Case ID: f-supp_354/html/0334-01.html
Source: Caselaw Access Project
Author: {"author": "CLARY, Senior District Judge, sitting by special assignment.", "license": "Public Domain", "url": "https://static.case.law/"}
Date Created: 2024-08-24T03:29:51.129683

Ronald Eugene REWIS, Petitioner, v. Louie L. WAINWRIGHT, Director, Division of Corrections, State of Florida, Respondent.
    No. 72-286-Civ. J-M.
    United States District Court, M. D. Florida, Jacksonville Division.
    Feb. 2, 1973.
    Brent M. Turbow, Jacksonville, Fla., for petitioner.
    Robert L. Shevin, Atty. Gen., Daniel S. Dearing, Chief Trial Counsel, Dept, of Legal Affairs, Tallahassee, Fla., for respondent.
   OPINION AND ORDER

CLARY, Senior District Judge, sitting by special assignment.

The case is properly before the Court on a petition for writ of habeas corpus. An evidentiary hearing, was held on January 16, 1973 in order to determine if the State’s refusal to allow petitioner gain time was proper. Briefs were to be filed by January 23, 1973. Petitioner filed his brief; but respondent failed to do so, evidently being of the opinion that adjudication of claims of state prisoners does not require a prompt and thorough determination by the Attorney General’s Office.

On September 30, 1966, petitioner was sentenced by the Circuit Court of Hendry County to five years imprisonment for aggravated assault. On April 9, 1967, while serving the above sentence, petitioner escaped from a road camp, and was free two months and eleven days before being recaptured. This resulted in petitioner losing 30 days gain time. On May 17, 1968, petitioner was sentenced by the Circuit Court of Seminole County to five years imprisonment for the escape. This sentence was to run consecutively to the original sentence being served. Then, on November 27, 1968, while still serving the sentence imposed on September 30, 1966, petitioner was found guilty by a prison disciplinary committee of assaulting a fellow prisoner. The inmate assaulted had named the three persons involved in the attack, none of whom were the petitioner.
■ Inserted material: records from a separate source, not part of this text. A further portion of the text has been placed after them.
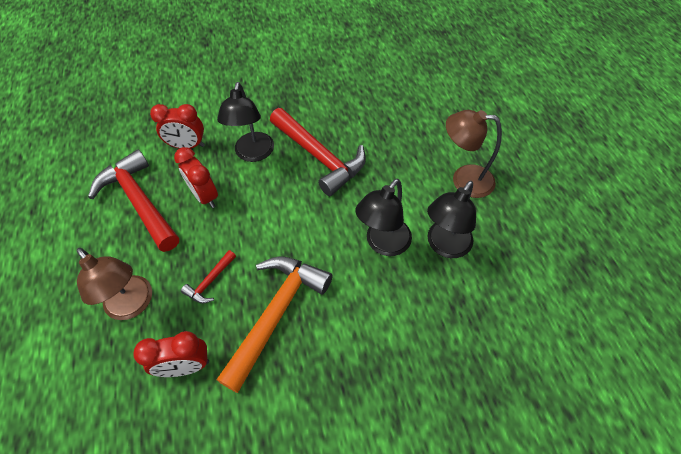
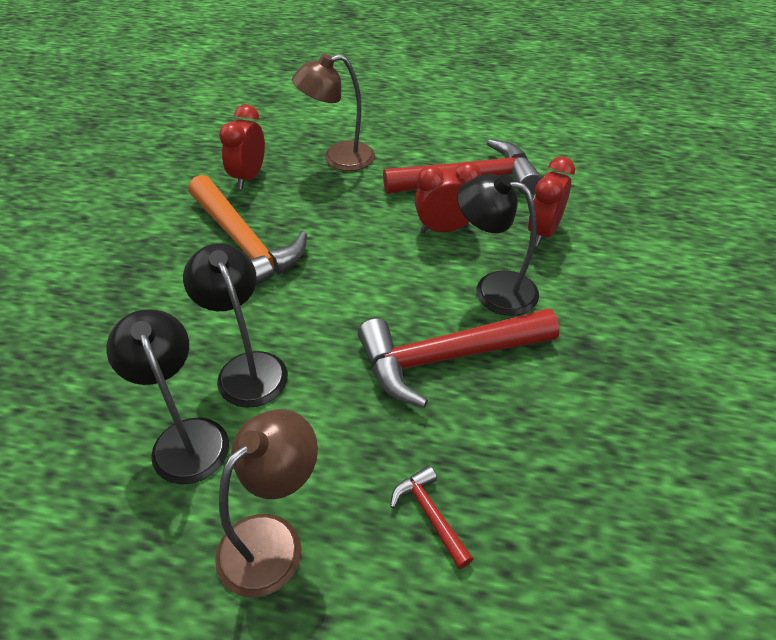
camera: 115 degrees right, 10 degrees down
(210, 281) = (323, 208): red hammer -> red hammer (430, 515)

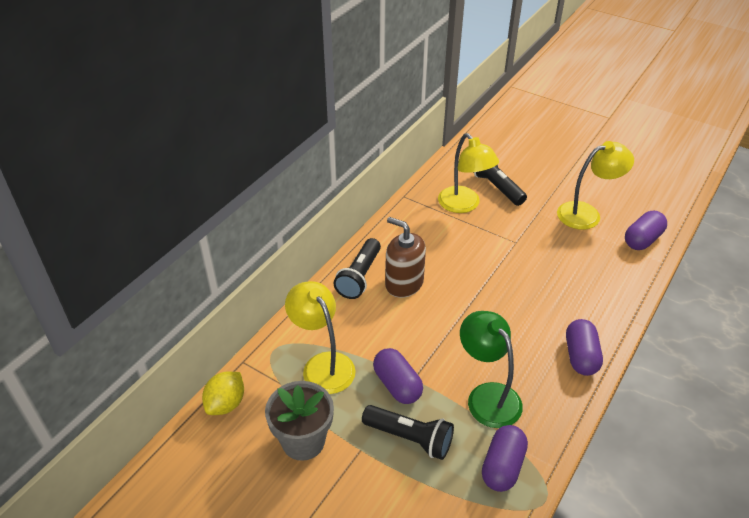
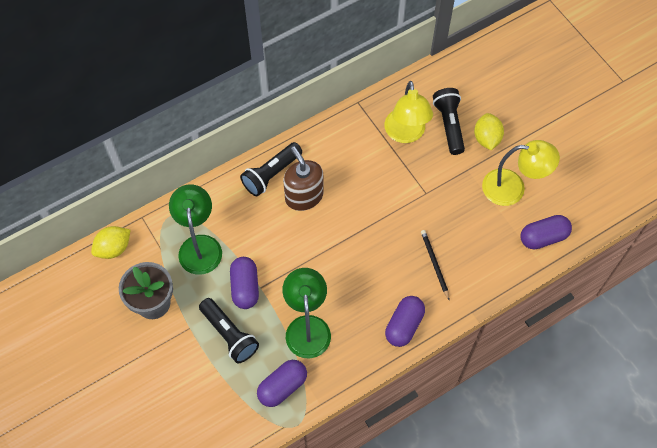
camera: 25 degrees right, 20 degrees up
(323, 364) = (199, 245): yellow lamp -> green lamp
(536, 186) = (486, 138): none -> yellow lemon
(567, 294) = (434, 264): none -> black pencil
The petitioner was later “fingered” by one of the three prisoners named by the victim, forced to take a polygraph test against his will and brought before the disciplinary committee. After entering a plea of not guilty, petitioner was found guilty by the disciplinary committee based solely on the polygraph test. As punishment, petitioner was placed in solitary confinement for approximately 65 days, held in maximum security for eight months and forfeited all earned gain time and all future gain time which he could have earned on a five year sentence. In this instance it was 510 days. Finally, on November 12, 1970, the Circuit Court of Hendry County vacated the sentence of September 30, 1966 under which petitioner was originally incarcerated. Hence his original incarceration was illegal.

Since that time the State has refused to concede petitioner any gain time because the State has taken the position that the results of the November 27, 1968 hearing can be figured against the Seminole County escape sentence. Petitioner’s tentative expiration date is presently set for April 16, 1973.
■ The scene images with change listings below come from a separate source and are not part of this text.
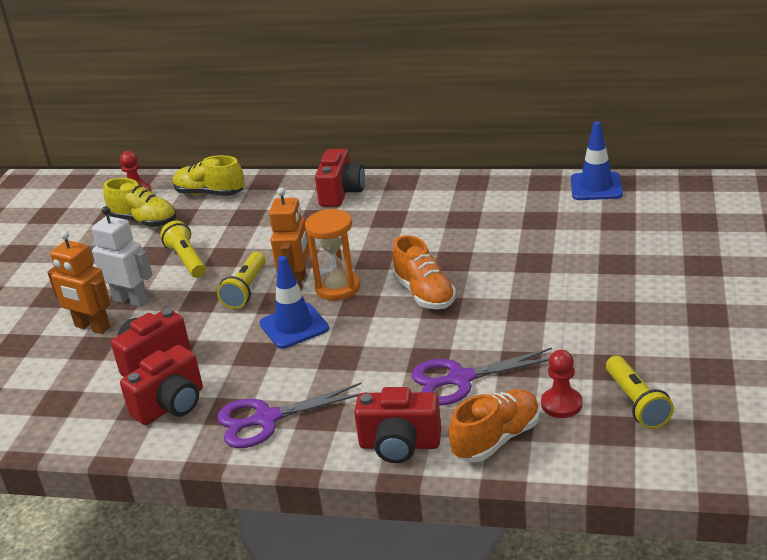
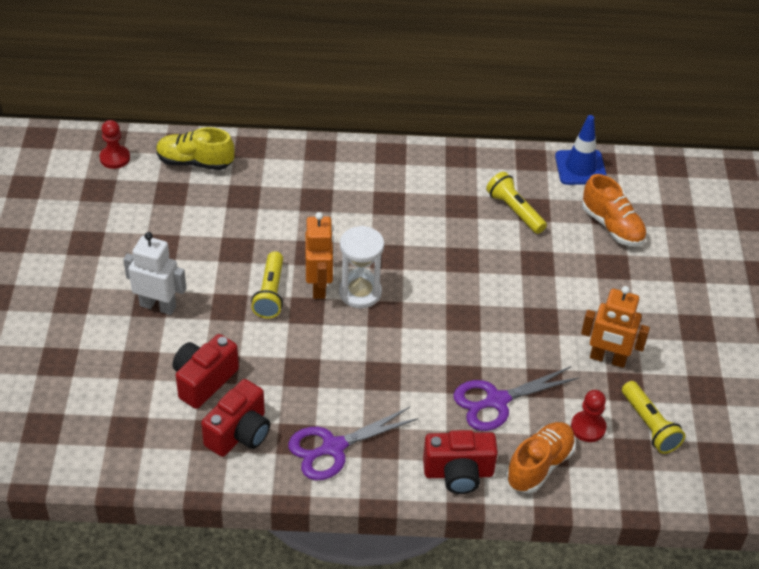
camera: 15 degrees left, 15 degrees up
(92, 327) = (129, 340): orange robot -> orange robot (607, 359)
(144, 221) = (136, 199): yellow shoe -> none
(187, 260) = (199, 254): yellow flashlight -> yellow flashlight (515, 211)
(294, 326) = (330, 339): blue traffic cone -> none
(337, 288) = (360, 292): orange hourglass -> white hourglass
(341, 193) = (333, 167): red camera -> none
(424, 294) = (444, 301): orange shoe -> orange shoe (612, 226)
Without commenting on whether or not the December 27, 1968 hearing passed constitutional muster (which it most assuredly did not), it is the determination of the Court that when the sentence of September 30, 1966 was vacated, the results of the hearing on November 27, 1968 were also void.

Generally, forfeiture or restoration of a prisoner’s “good time” allowance, and exercise of other discretionary powers duly delegated to penal authorities, are not proper subjects for judicial review. See Coppinger v. Townsend, 398 F.2d 392 (10th Cir. 1968); Pagliaro v. Cox, 54 F.Supp. 6 (W.D.Mo.), aff’d, 143 F.2d 900 (8 Cir. 1944). Nevertheless, where the decision of prison authorities is shown to be arbitrary and capricious, interference by the courts is proper. See Theriault v. Blackwell, 437 F.2d 76 (5th Cir. 1971); Smoake v. Willingham, 359 F.2d 386 (10th Cir. 1966). Here the decision of the disciplinary board on December 27, 1968 was geared to the original September 30, 1966 sentence. When the sentence was vacated, • the decision of the disciplinary board was also void, therefore, any continued withholding of petitioner’s gain time by prison authorities amounts to an abuse of discretion. This is particularly true in light of the fact that petitioner has already served six and one-half years for a five year sentence and that no disciplinary reports against the petitioner have been handed down after the imposition of the escape sentence. Petitioner, as a result of the finding of this Court, is entitled to be freed immediately from further incarceration and it is so ordered.